TEXT PASSAGE:
- Type: Geological formation
- Underlies: Tambaba Formation
- Overlies: Gramame Formation
- Thickness: 14 m (46 ft)

Lithology
- Primary: Limestone
- Other: Dolomite, marly & sandy limestone

Location
- Coordinates: 7°54′S 34°54′W﻿ / ﻿7.9°S 34.9°W
- Approximate paleocoordinates: 11°48′S 20°54′W﻿ / ﻿11.8°S 20.9°W
- Region: Pernambuco State
- Country: Brazil
- Extent: Parnaíba Basin

= Maria Farinha Formation =

Geological formation in northeastern Brazil

The Maria Farinha Formation is a geological formation of the Parnaíba Basin in Pernambuco, northeastern Brazil whose strata date back to the Danian stage of the Paleocene, or Tiupampan in the SALMA classification.

The formation comprising limestones, dolomites, marly and sandy limestones has been deposited in a shallow marine platform environment.

The formation has provided fossils of reptiles and fish.

== Description ==
The Maria Farinha Formation crops out in the Parnaíba Basin in the northeastern state of Pernambuco of Brazil. The formation registers the Cretaceous-Paleogene boundary at the base of the formation, where it overlies the Maastrichtian Gramame Formation. The 14 m thick formation is overlain by the Eocene Tambaba Formation which is overlain by the Plio-Pleistocene Barreiras Formation.

ABOUT THIS EXERCISE:
Answer these questions about the Maria Farinha Formation text, one line each:
(a) What is the formation's primary lithology?
(b) In what kind of environment was the formation deposited?
(c) Which formation overlies the Tambaba Formation?

DATA:
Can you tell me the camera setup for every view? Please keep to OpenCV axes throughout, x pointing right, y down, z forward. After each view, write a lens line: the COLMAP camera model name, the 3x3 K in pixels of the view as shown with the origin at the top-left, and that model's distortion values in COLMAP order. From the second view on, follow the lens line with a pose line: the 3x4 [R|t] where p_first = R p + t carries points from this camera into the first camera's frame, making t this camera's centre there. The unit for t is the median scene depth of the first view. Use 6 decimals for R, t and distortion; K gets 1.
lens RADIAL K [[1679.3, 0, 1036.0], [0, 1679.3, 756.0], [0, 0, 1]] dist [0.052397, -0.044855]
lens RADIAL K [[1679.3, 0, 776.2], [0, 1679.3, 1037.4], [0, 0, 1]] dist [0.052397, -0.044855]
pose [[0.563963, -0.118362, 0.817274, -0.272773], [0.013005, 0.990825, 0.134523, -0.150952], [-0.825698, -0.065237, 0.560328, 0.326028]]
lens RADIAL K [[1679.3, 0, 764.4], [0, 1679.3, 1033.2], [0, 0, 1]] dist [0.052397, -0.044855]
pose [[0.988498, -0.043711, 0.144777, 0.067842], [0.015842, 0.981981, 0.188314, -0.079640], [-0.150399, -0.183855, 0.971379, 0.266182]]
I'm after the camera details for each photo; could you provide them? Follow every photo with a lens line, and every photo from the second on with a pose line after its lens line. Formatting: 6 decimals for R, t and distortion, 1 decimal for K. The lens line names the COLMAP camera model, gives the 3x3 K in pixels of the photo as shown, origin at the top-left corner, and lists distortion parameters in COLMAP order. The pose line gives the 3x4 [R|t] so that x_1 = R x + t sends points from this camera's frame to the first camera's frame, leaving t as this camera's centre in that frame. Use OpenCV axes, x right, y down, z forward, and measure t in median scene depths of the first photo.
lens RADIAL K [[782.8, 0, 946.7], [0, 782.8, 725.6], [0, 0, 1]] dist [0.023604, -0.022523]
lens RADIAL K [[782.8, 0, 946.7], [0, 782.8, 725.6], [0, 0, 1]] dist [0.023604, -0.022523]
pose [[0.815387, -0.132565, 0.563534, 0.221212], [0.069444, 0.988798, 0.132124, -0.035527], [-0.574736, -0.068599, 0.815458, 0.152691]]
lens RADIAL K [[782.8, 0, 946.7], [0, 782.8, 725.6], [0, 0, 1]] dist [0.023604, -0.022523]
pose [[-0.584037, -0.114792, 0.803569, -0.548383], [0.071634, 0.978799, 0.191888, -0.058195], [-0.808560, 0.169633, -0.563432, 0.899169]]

FINAL ANSWER:
(a) Limestone
(b) A shallow marine platform environment
(c) The Plio-Pleistocene Barreiras Formation